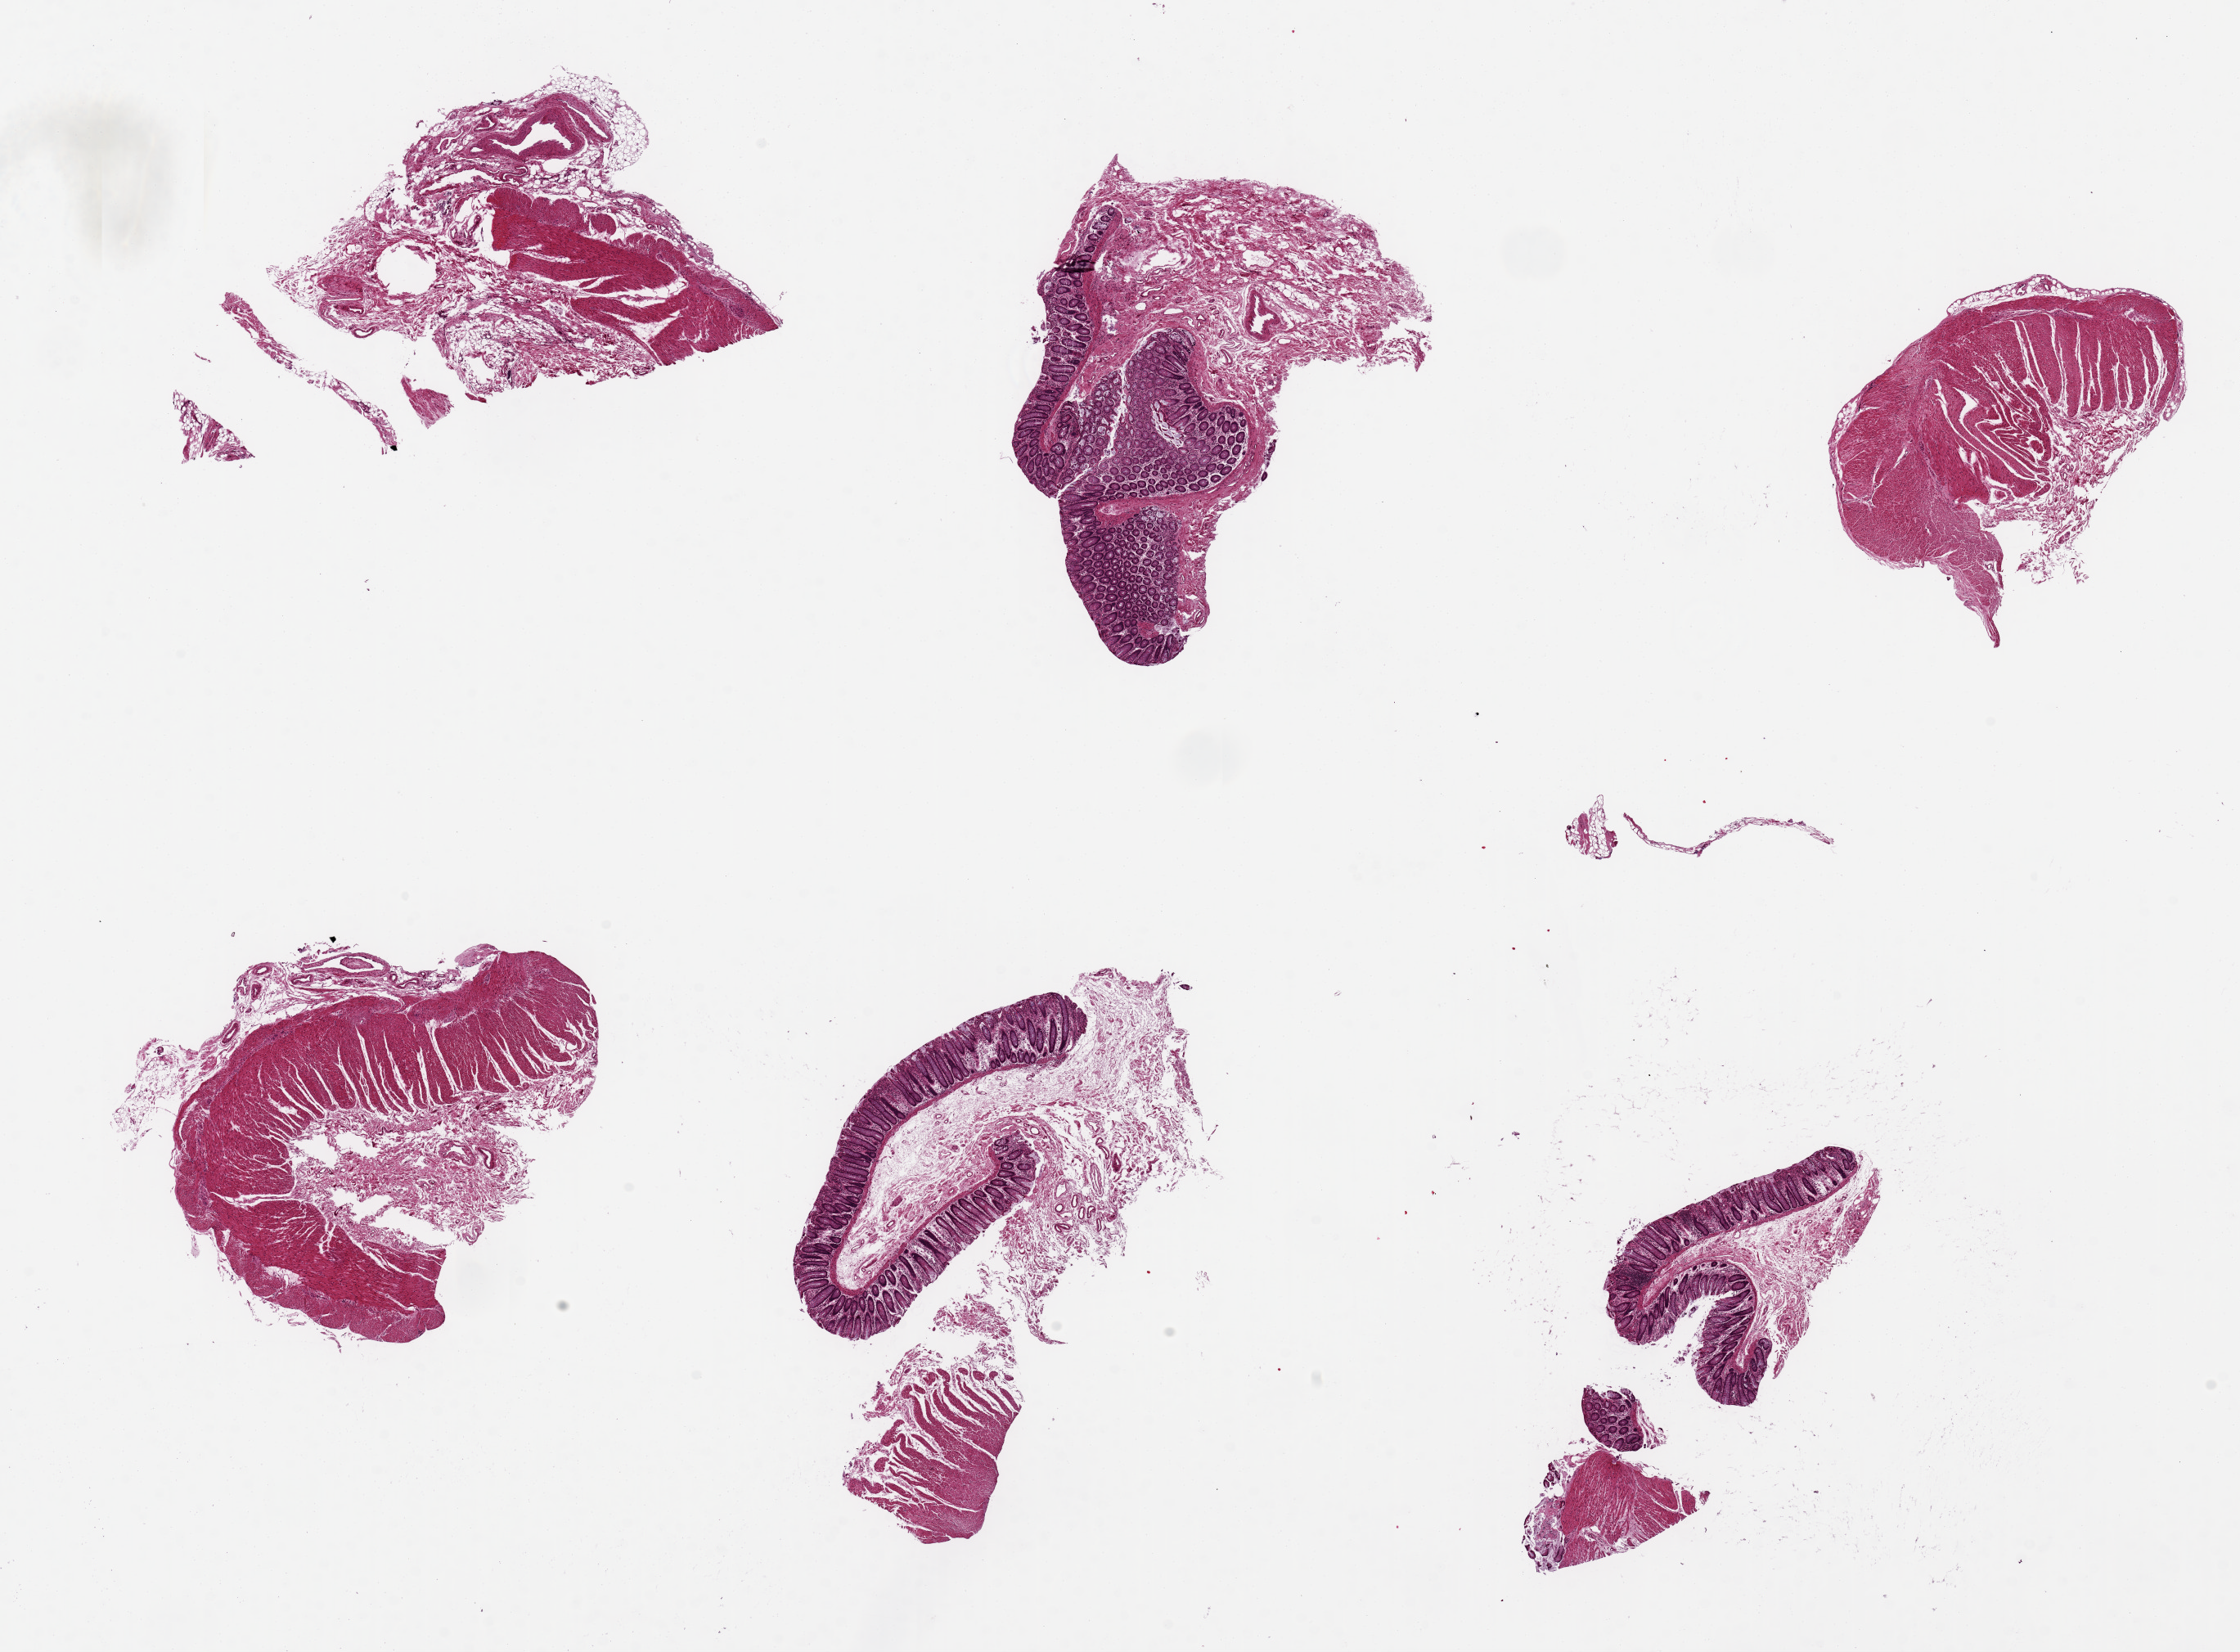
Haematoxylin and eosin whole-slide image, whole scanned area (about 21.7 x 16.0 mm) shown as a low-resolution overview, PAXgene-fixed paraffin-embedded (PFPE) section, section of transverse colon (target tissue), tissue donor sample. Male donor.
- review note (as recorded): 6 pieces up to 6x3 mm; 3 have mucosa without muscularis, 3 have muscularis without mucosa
...
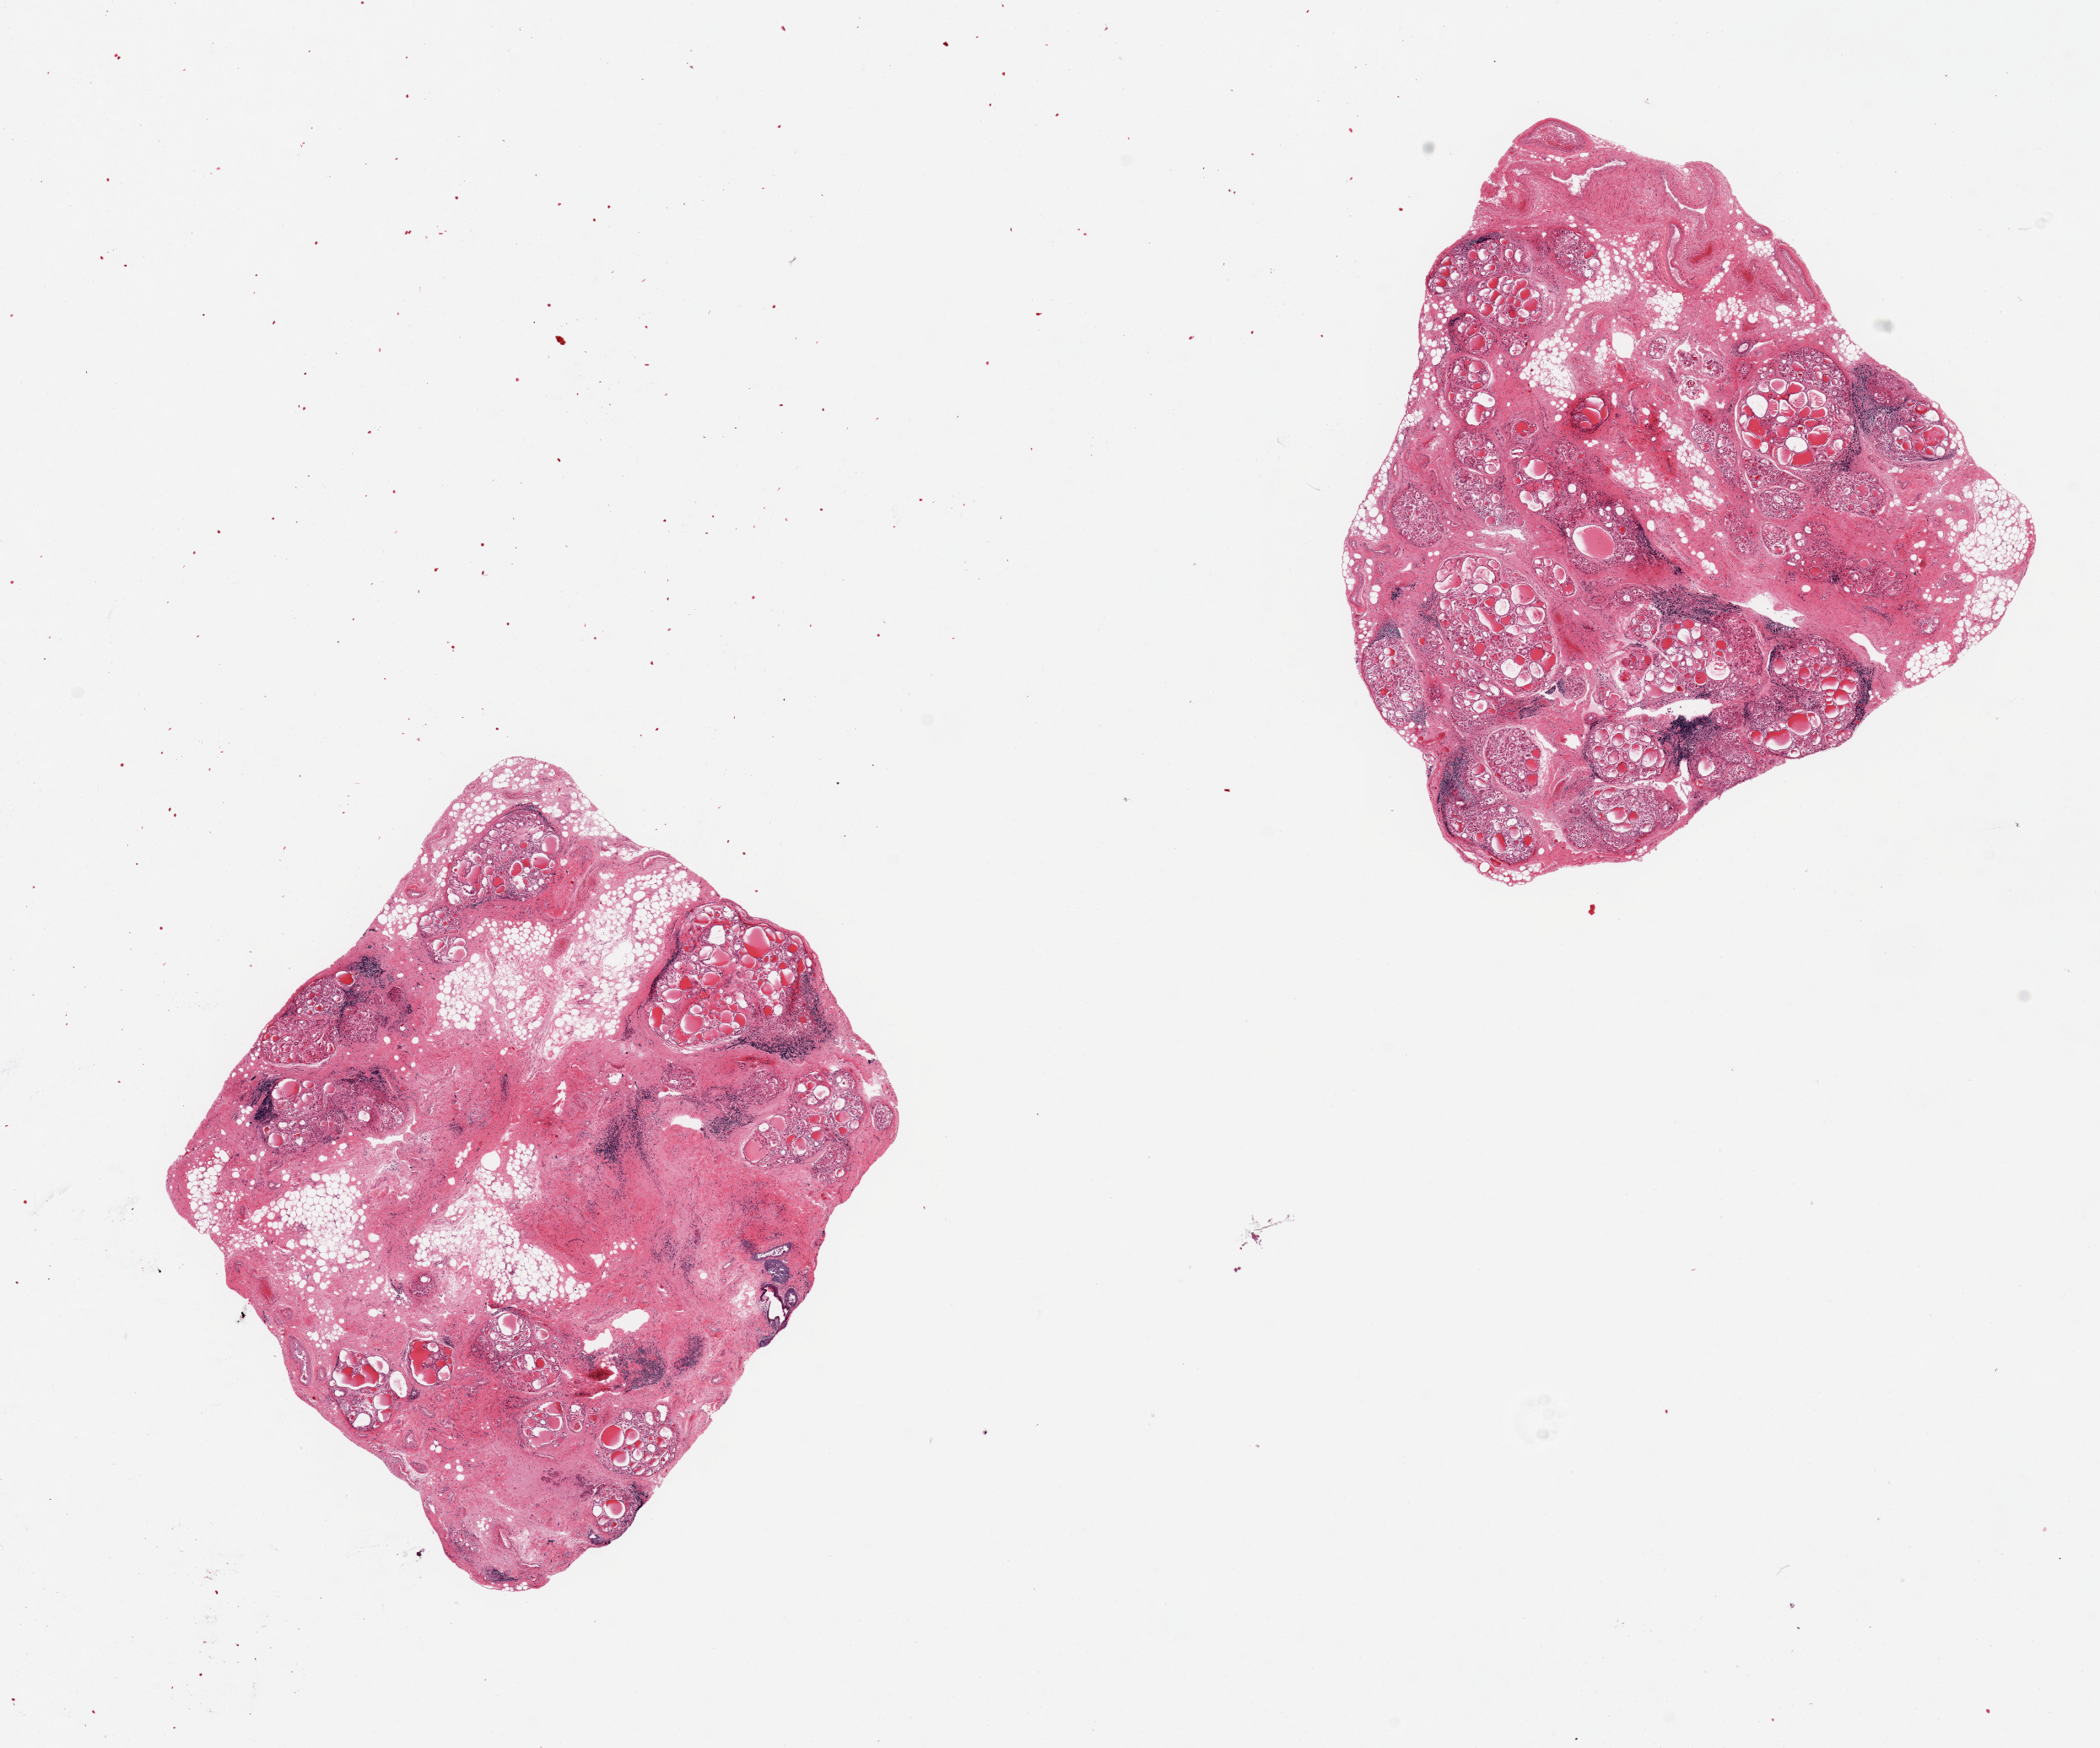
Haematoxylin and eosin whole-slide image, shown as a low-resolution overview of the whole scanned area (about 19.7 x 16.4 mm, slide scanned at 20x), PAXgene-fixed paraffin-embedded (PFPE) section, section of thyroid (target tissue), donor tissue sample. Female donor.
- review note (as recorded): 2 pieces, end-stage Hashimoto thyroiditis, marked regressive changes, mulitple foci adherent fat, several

Your task: Taking the entries above, write out exactly the lines starting with the line containing "Haematoxylin and eosin whole-slide image, whole" and going on through the line containing "- review note (as recorded): 6", both included, and nothing else.

Exercise solution:
Haematoxylin and eosin whole-slide image, whole scanned area (about 21.7 x 16.0 mm) shown as a low-resolution overview, PAXgene-fixed paraffin-embedded (PFPE) section, section of transverse colon (target tissue), tissue donor sample. Male donor.
- review note (as recorded): 6 pieces up to 6x3 mm; 3 have mucosa without muscularis, 3 have muscularis without mucosa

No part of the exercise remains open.